Progressive Conservatives used to be the nicer face of conservatism. You could have fiscal responsibility and social progressivism without any apparent contradiction. For a long time you could vote Progressive Conservative to punish a Liberal government that had gotten too uppity for its own good, and if you lived in one of Canada’s larger cities you could call yourself one without too many people looking at you sideways.
But then a funny thing happened. The federal PC Party collapsed. The Ontario PC Party lost 4 elections in a row and are now led by a man who is most definitely not a Progressive Conservative. PCs are out of power provincially in the East except for Newfoundland and Labrador, where it looks like they are on borrowed time. Alberta’s 44 year PC dynasty crumbled, Manitoba’s franchise faces an uphill battle, and they are nonexistent in Saskatchewan, Quebec, B.C., and the North.
Here’s how I think it happened. First, nobody was ever quite sure what a Progressive Conservative was.
We certainly know what a Progressive Conservative isn’t. It isn’t a Liberal, and it isn’t too progressive and it isn’t too conservative. That’s a nice compromise, but compromises don’t motivate people.
At best, voters would park their votes with the PCs because the other options were too scary, weird or corrupt. Then, when another option looked more suitable, the voters would bolt.
Now when you are a compromise party, governing as though you will govern forever is a terrible idea. But that’s exactly what PCs do. They think Canadians are a far too cautious and meek people to entertain the idea of voting for an “ideological” party.
Who will ever forget Jim Prentice’s dismissive attitude towards Rachel Notley at the leader’s debate? Or how the Ontario PCs delivered a budget from the floor of Magna Auto Parts? Or Kim Campbell’s remark that elections were no time to discuss serious issues?
Even when they do lose, they assume it’s a temporary setback and refuse to change, thinking that the voters will come back to their senses. The Ontario PC Party is perhaps the worst offender, running famously clumsy, tone-deaf campaigns while ignoring and silencing their critics.
It’s a fine way to repay voters and supporters for cautiously trusting you.

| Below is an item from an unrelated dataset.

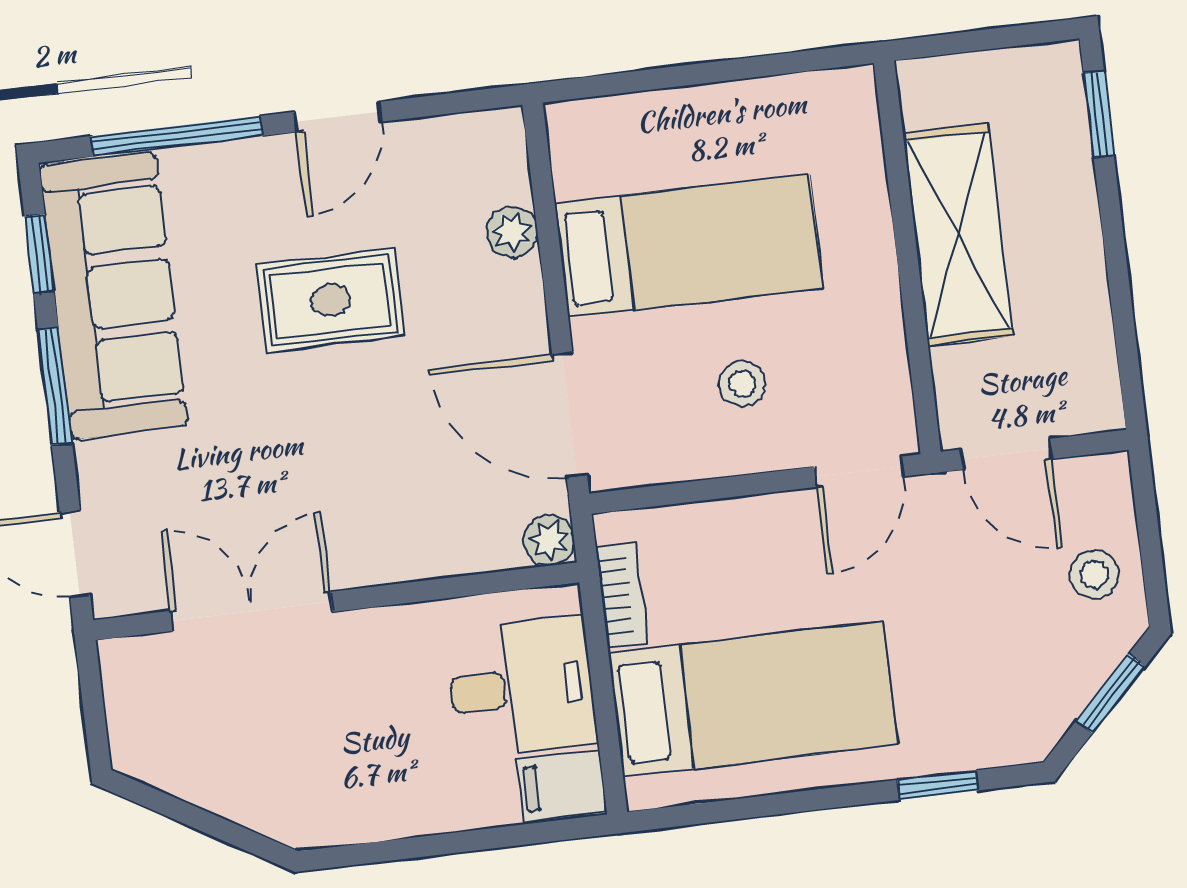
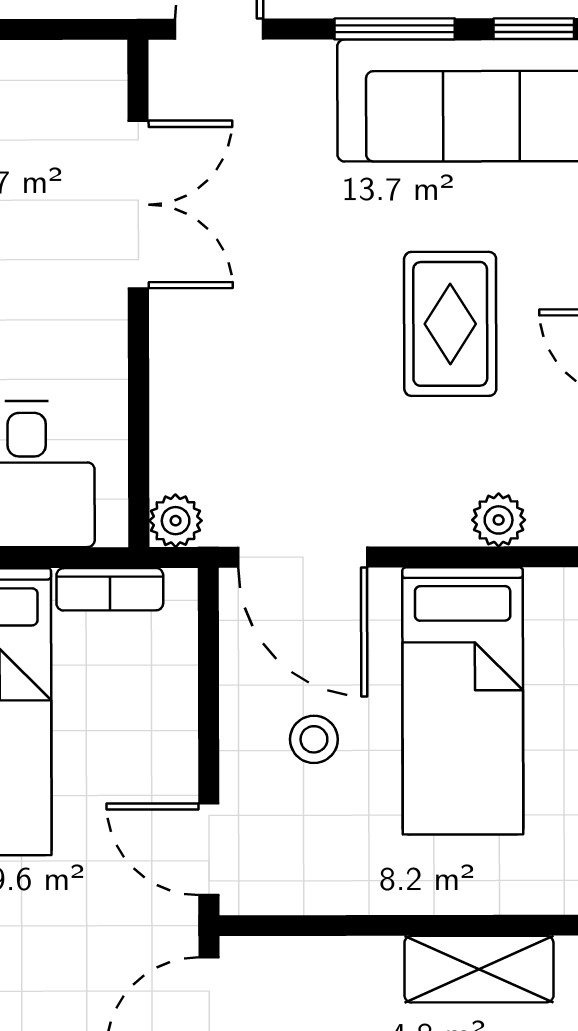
shelving: (958, 235) -> (479, 969), width x0.67, depth x0.75
door: (570, 415) -> (303, 557), swing flipped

And so, parties that were farther to the left and right began to find more Canadians were listening.
These days, campus lefties have a better shot of entering a Canadian legislature than ever before. Rachel Notley may soon be nominating someone who believes George W. Bush created ISIS into her cabinet.
Hands up, those of you who would trust Progressive Conservatives to stand up to left-wingers who want to slap trigger warnings on everything? I didn’t think so.

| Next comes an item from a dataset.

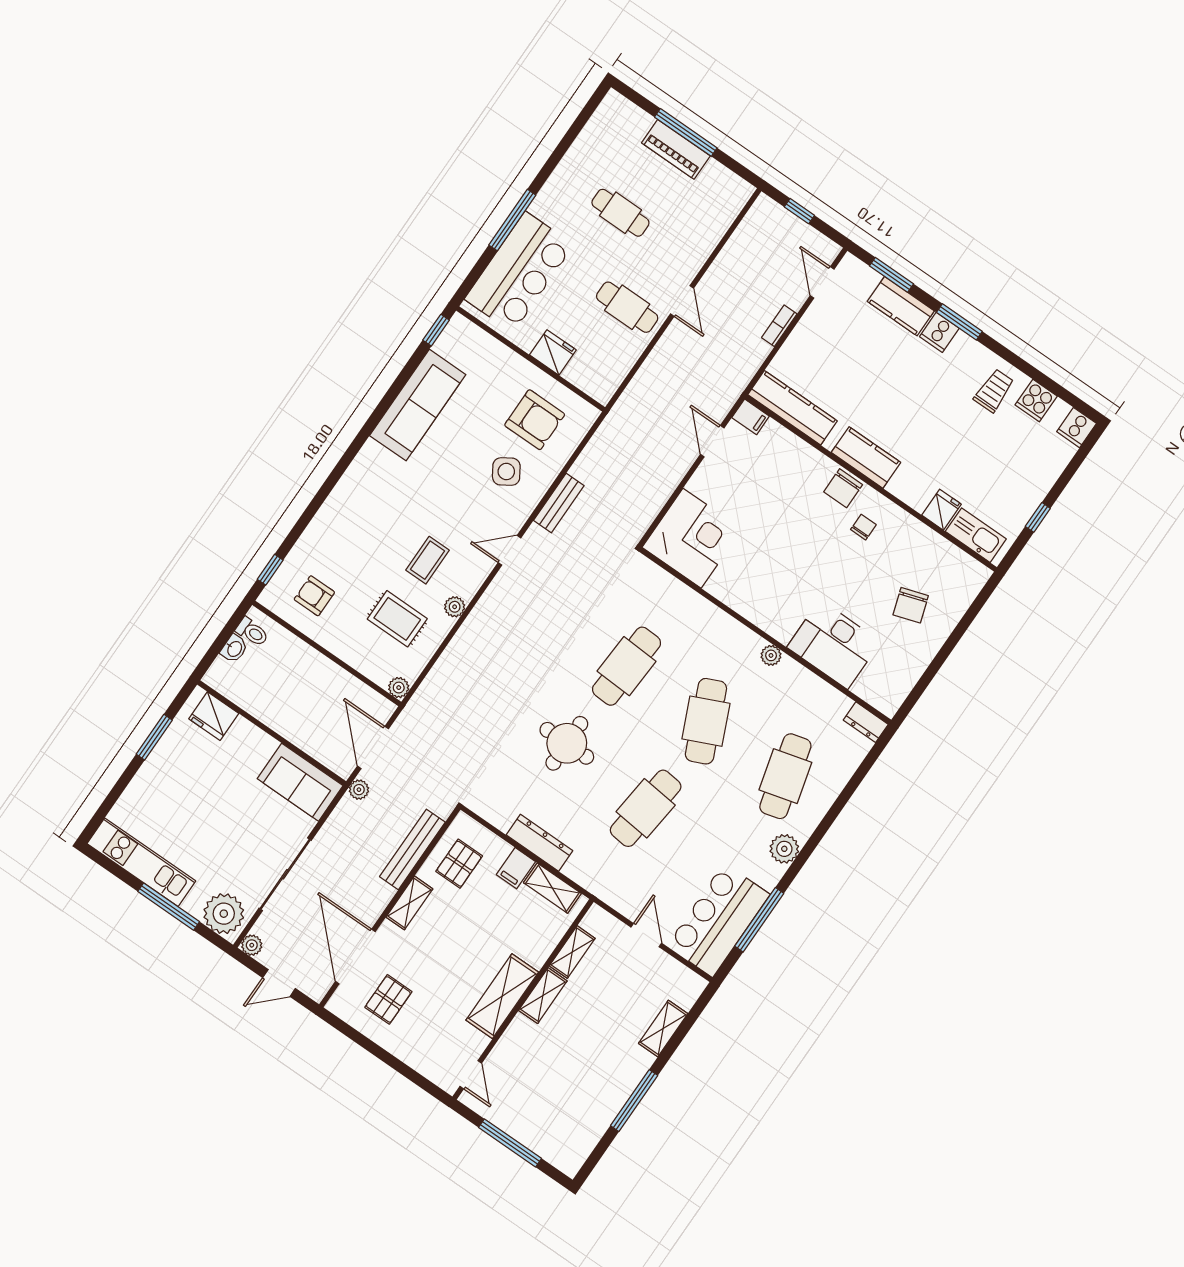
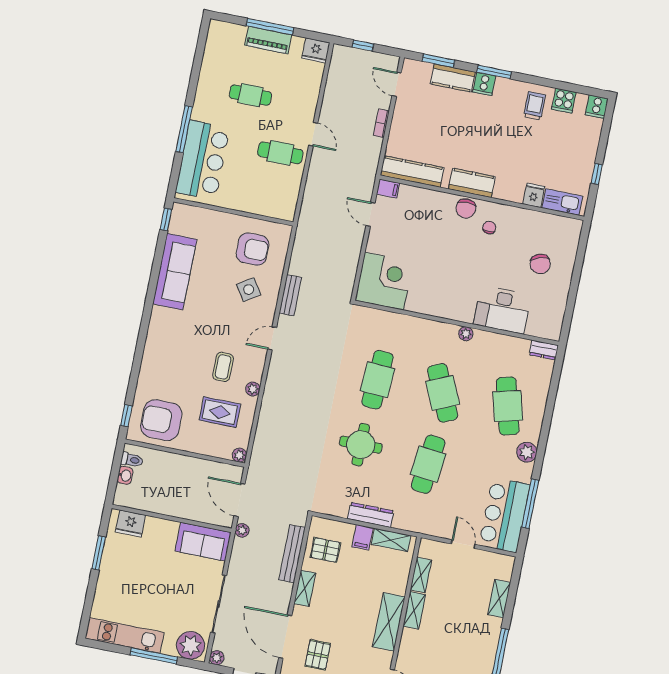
fridge: (553, 352) -> (316, 50), moved, turned 180
armchair: (314, 596) -> (161, 420), width x1.88, depth x1.88
pallet: (459, 864) -> (325, 550), turned 90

We’re not the only ones, either. Supposedly left-leaning Torontonians tapped Rob Ford and his eponymous Nation to try and clean up the mess David Miller made, while taking a pass on the compromise candidates favoured by PC elites. Then, Monte McNaughton shook up the boring PC Party of Ontario leadership race and helped Patrick Brown defeat the Red Tory establishment by a very wide margin.
It may be that Canadian politics is just getting more polarized. That would explain the movement of the federal and Ontario Liberals to the left, while the BC and Quebec Liberals shift right.
One thing that can be said for Liberals is that they are savvy enough to move to where the power lies. That leaves the PCs stubbornly clinging to a centre that increasingly cannot hold.
So, who killed the Progressive Conservative? The sad answer is: They did it to themselves.